Copy, from the entries below, each line where the word "хлеб" can be found.

*** Opening of GIVEN INFORMATION ***

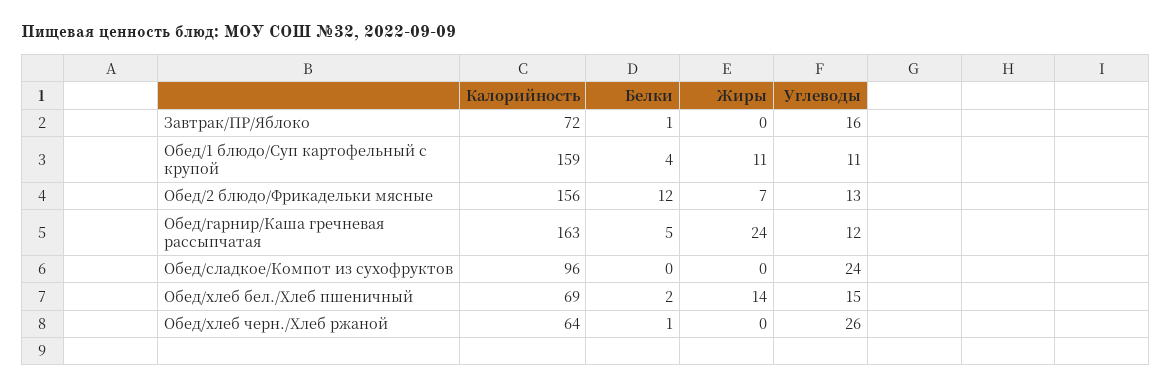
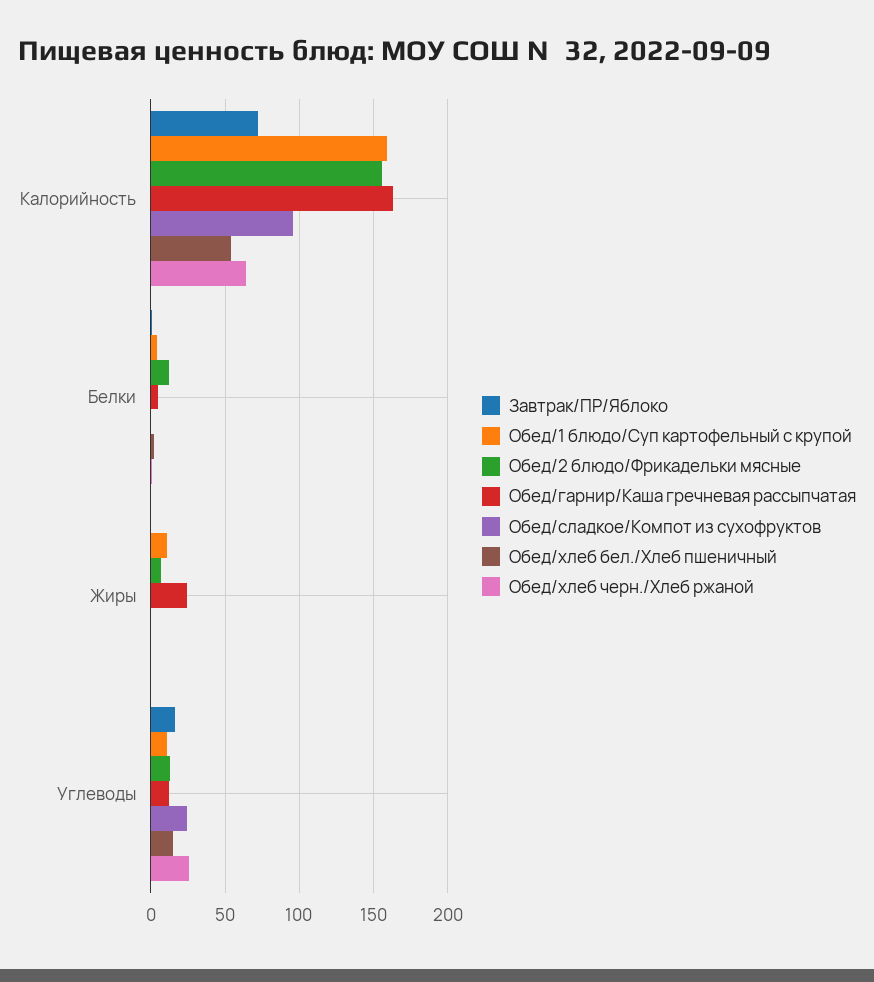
  {
    "Завтрак/ПР/Яблоко": {
      "Калорийность": 72,
      "Белки": 1,
      "Жиры": 0,
      "Углеводы": 16
    },
    "Обед/1 блюдо/Суп картофельный с крупой": {
      "Калорийность": 159,
      "Белки": 4,
      "Жиры": 11,
      "Углеводы": 11
    },
    "Обед/2 блюдо/Фрикадельки мясные": {
      "Калорийность": 156,
      "Белки": 12,
      "Жиры": 7,
      "Углеводы": 13
    },
    "Обед/гарнир/Каша гречневая рассыпчатая": {
      "Калорийность": 163,
      "Белки": 5,
      "Жиры": 24,
      "Углеводы": 12
    },
    "Обед/сладкое/Компот из сухофруктов": {
      "Калорийность": 96,
      "Белки": 0,
      "Жиры": 0,
      "Углеводы": 24
    },
    "Обед/хлеб бел./Хлеб пшеничный": {
-     "Калорийность": 69,
+     "Калорийность": 55,
      "Белки": 2,
-     "Жиры": 14,
+     "Жиры": 0,
      "Углеводы": 15
    },
    "Обед/хлеб черн./Хлеб ржаной": {
      "Калорийность": 64,
      "Белки": 1,
      "Жиры": 0,
      "Углеводы": 26
    }
  }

*** Close of GIVEN INFORMATION ***

* [EXPECTED ANSWER]
    "Обед/хлеб бел./Хлеб пшеничный": {
    "Обед/хлеб черн./Хлеб ржаной": {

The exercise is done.